What this task involves - When the word "tissue" shows up in a line of the data below, copy that whole line.

[Before-and-after object states]
/---

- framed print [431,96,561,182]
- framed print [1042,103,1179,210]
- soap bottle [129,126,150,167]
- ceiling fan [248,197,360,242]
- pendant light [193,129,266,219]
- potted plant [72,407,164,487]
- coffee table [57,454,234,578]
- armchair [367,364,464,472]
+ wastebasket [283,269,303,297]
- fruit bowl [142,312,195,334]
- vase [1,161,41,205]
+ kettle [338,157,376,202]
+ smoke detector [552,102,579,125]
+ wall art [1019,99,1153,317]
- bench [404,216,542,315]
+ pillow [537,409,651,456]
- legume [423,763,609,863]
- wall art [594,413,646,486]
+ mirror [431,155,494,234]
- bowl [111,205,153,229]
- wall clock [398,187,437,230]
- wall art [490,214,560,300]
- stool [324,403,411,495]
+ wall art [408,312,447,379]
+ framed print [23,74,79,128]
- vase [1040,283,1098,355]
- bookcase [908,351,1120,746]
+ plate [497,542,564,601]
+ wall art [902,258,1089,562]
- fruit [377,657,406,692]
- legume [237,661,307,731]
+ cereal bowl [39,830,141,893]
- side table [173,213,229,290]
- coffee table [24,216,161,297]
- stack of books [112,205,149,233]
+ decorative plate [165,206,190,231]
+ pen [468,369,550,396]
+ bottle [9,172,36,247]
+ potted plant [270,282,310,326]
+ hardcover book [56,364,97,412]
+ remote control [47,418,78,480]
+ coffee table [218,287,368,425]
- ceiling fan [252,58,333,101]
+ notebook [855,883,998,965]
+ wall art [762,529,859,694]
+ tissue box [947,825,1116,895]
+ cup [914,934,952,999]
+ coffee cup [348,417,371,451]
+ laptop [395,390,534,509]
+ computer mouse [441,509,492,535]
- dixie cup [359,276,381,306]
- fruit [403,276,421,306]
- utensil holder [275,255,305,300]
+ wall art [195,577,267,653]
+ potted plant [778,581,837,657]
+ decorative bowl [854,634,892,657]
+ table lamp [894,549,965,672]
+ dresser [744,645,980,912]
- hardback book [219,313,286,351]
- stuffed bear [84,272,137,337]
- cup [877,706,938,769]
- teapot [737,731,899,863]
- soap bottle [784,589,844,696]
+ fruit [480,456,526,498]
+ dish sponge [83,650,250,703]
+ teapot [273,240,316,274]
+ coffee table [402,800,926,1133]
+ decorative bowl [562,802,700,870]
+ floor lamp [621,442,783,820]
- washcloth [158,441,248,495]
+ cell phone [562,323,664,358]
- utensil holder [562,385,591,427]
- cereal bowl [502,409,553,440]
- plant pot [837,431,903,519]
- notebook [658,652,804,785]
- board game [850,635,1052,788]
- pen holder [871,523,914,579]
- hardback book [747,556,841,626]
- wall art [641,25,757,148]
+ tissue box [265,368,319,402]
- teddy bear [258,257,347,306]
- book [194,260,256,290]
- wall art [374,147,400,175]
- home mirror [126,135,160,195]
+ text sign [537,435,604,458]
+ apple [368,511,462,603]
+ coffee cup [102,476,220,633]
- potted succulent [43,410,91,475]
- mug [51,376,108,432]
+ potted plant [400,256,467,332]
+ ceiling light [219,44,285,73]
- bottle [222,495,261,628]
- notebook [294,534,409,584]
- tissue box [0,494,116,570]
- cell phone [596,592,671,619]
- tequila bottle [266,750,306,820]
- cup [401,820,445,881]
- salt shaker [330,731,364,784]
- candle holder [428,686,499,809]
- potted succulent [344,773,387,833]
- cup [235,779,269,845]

\---

Response -
+ tissue box [947,825,1116,895]
+ tissue box [265,368,319,402]
- tissue box [0,494,116,570]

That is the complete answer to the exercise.